Given these upgrades to the defense, juxtaposed with an offense that averaged the most points in the NFL last year (29.9 per game) and possesses the reigning NFL Offensive Player of the Year in Todd Gurley, it’s not hard to see why many people believe the Rams are considered to be a team that can knock off the Philadelphia Eagles for the rights to represent the NFC in Super Bowl LII.
But as the saying goes: championships aren’t won in the offseason. NFL history is littered with teams that have assembled “dream teams” in the spring, only to watch such teams fall flat on their face in the fall. Between the spotlight such teams find themselves under as a result of all their moves, the greater focus that other teams will give them because of their newfound success, and the unpredictability of injuries, what happens in the spring cannot be trusted to translate into the fall.

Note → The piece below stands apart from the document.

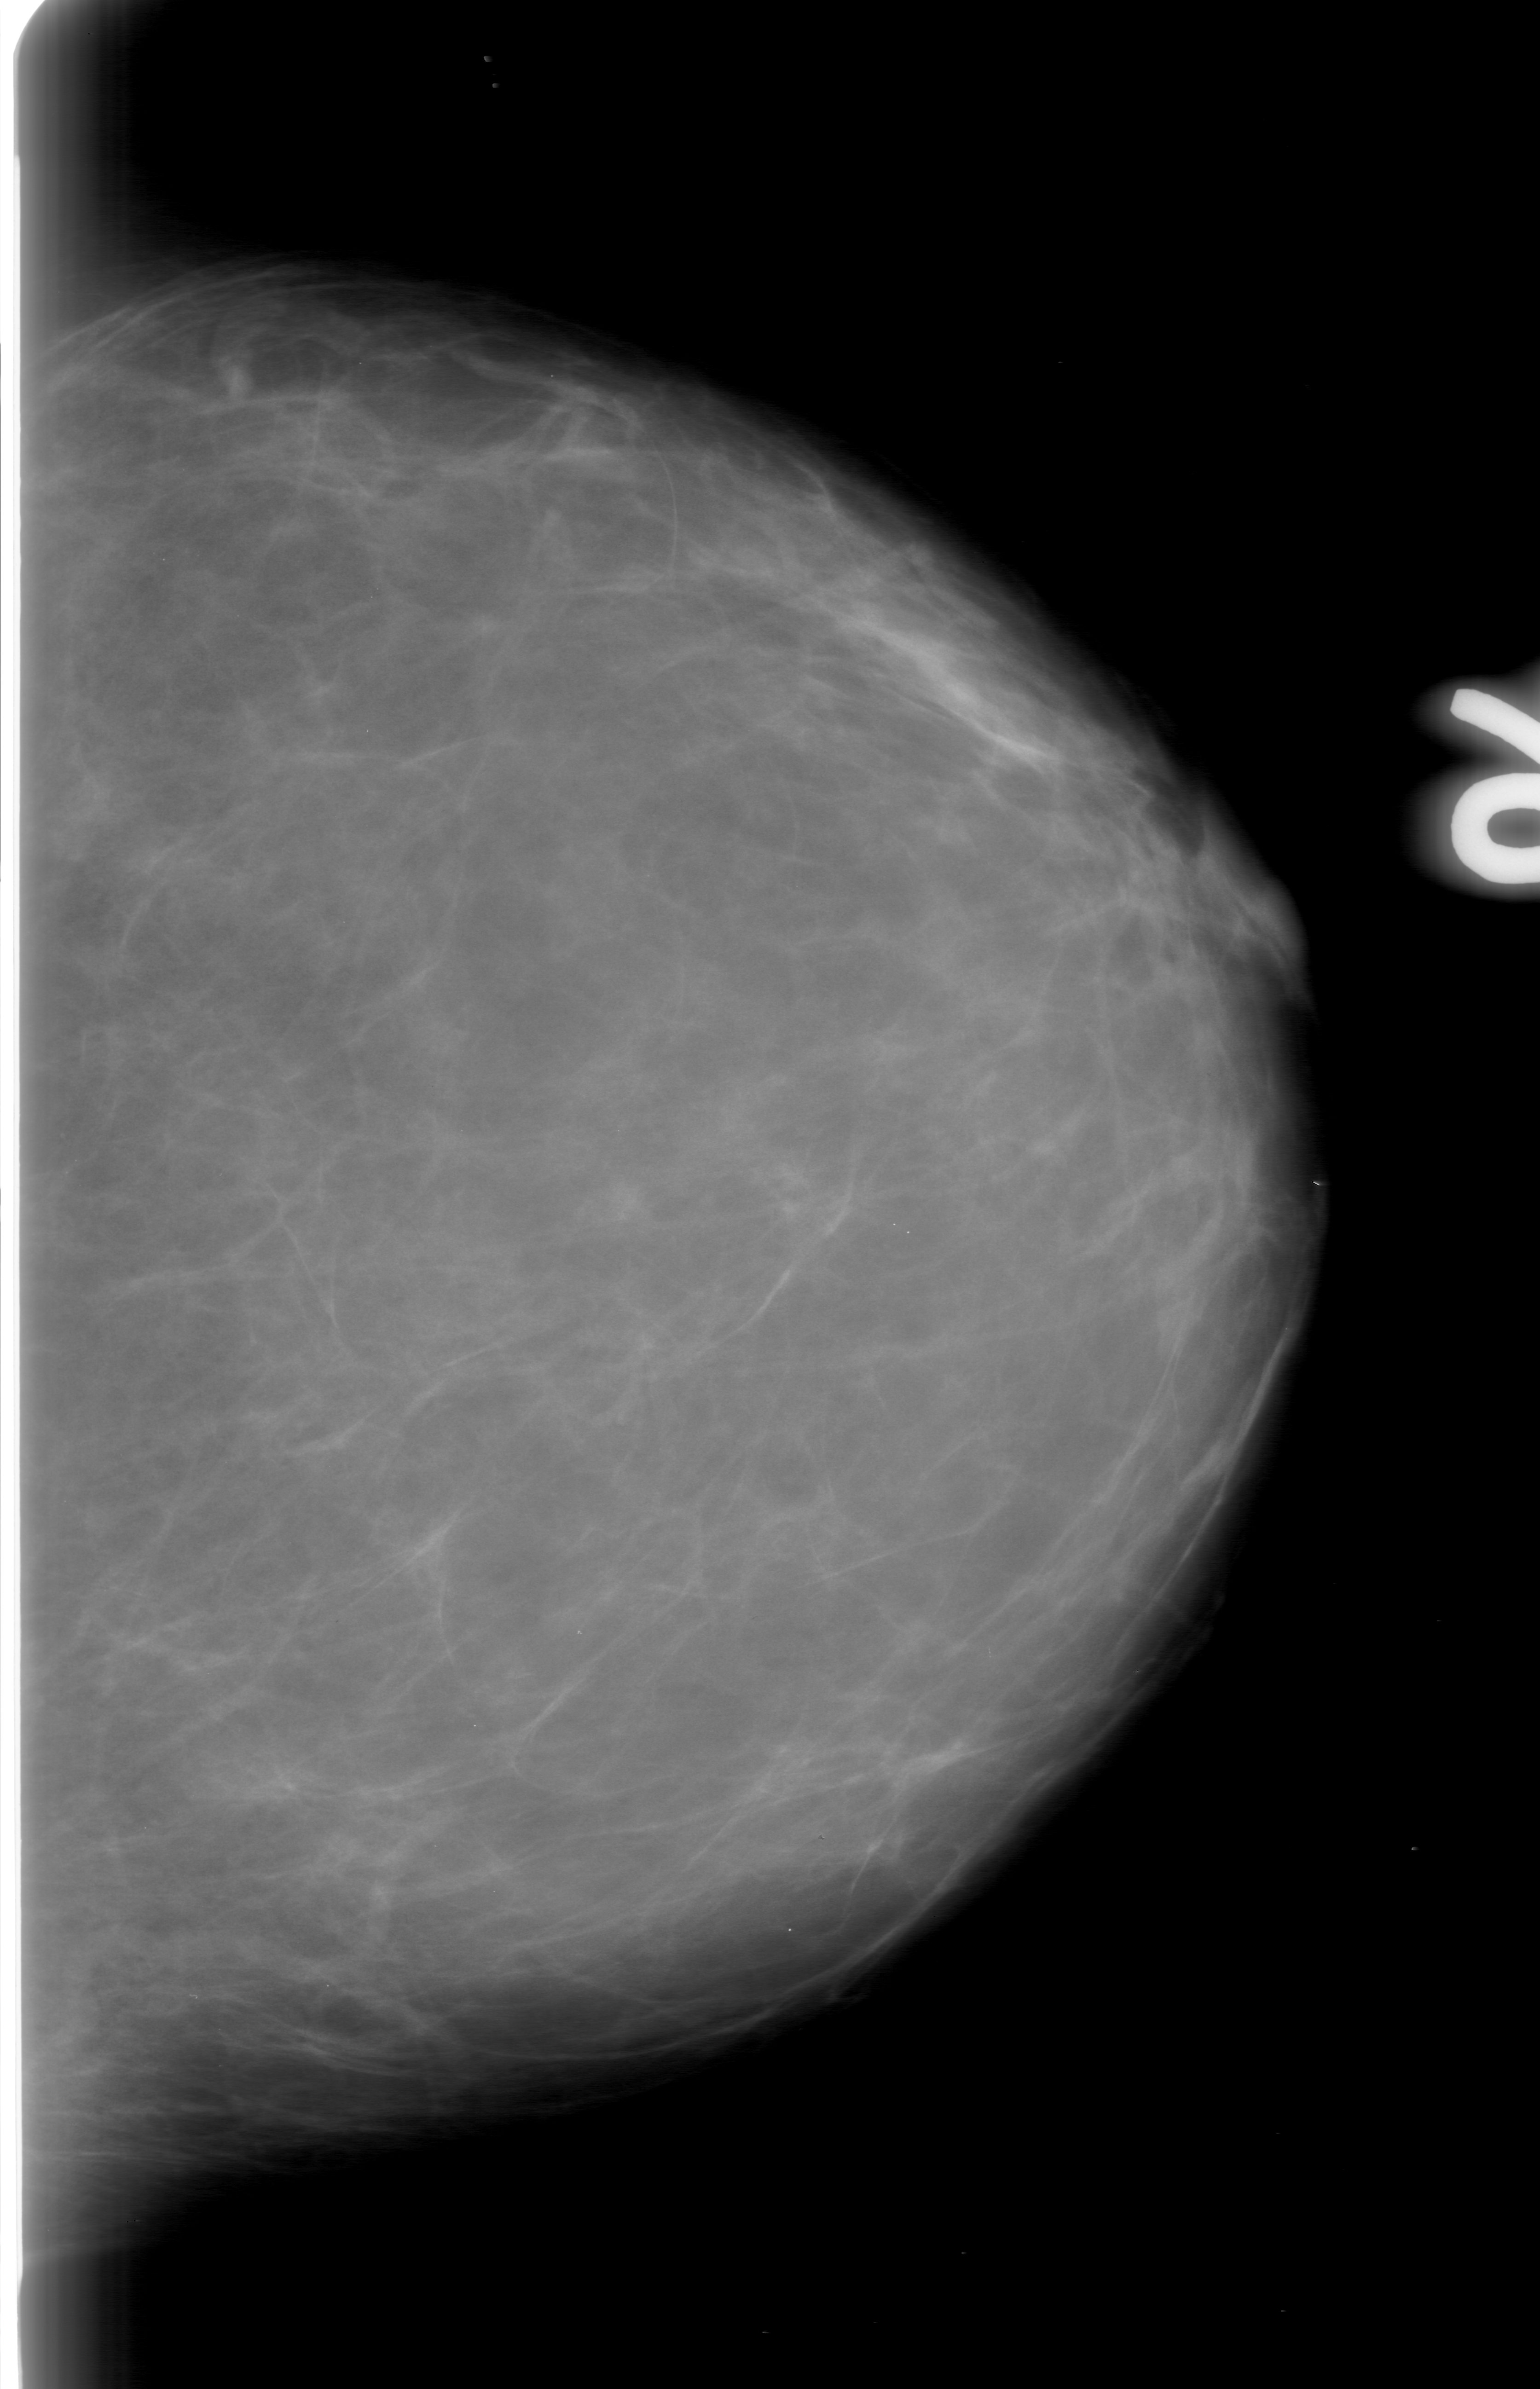
Digitized screen-film mammogram, left breast, craniocaudal (CC) view, BI-RADS breast density category 1 (scale 1–4).
- Radiologist-marked abnormalities on this image: mass, shape irregular, margins obscured; BI-RADS assessment category 0 (incomplete: needs additional imaging); subtlety rating 4 on a 1 (subtle) to 5 (obvious) scale; pathology (as recorded): benign.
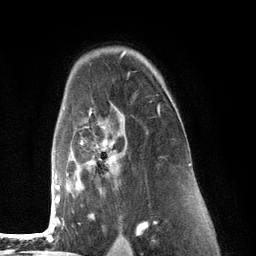
Breast MRI (dynamic contrast-enhanced), one axial slice. Slice 88 of 134 in the series (ordered by position). Cropped to one breast. Dynamic contrast-enhanced series, time point 2 of 6 at this slice position (early post-contrast). 3 T. TE 2.8 ms, TR 7.3 ms. 1.2 mm slice thickness. 256 × 256 image matrix, field of view 180 × 180 mm. Female patient.
Structures marked on this image (semi-automatically segmented with operator editing):
- enhancing-tissue mask used for the functional tumour volume (all voxels passing the contrast-enhancement thresholds inside the analysis volume; usually the tumour): bounding box <53,104,160,226> (left, top, right, bottom; pixels)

Even if they were to stay healthy, the Rams still have their share of question marks. Quarterback Jared Goff enjoyed a very successful sophomore season in the NFL, but teams will enter the 2018 NFL season doing everything they can to stop Gurley, and forcing Goff to beat them through the air; that’s something which he still hasn’t fully demonstrated. On defense, after losing edge rushers Robert Quinn and Connor Barwin in the offseason, the Rams have only one edge rusher with more than four sacks from last year (Matt Longacre). Further, they also have a glaring hole at inside linebacker, which they’re trying to fill with a former 7th round pick (Bryce Hager) and a converted safety (Mark Barron).
McVay’s Rams made magic during the 2017 season, and during the pre-2018 offseason. Whatever they do for an encore during the 2018-2019 NFL season, they’ll have two very tough acts to follow.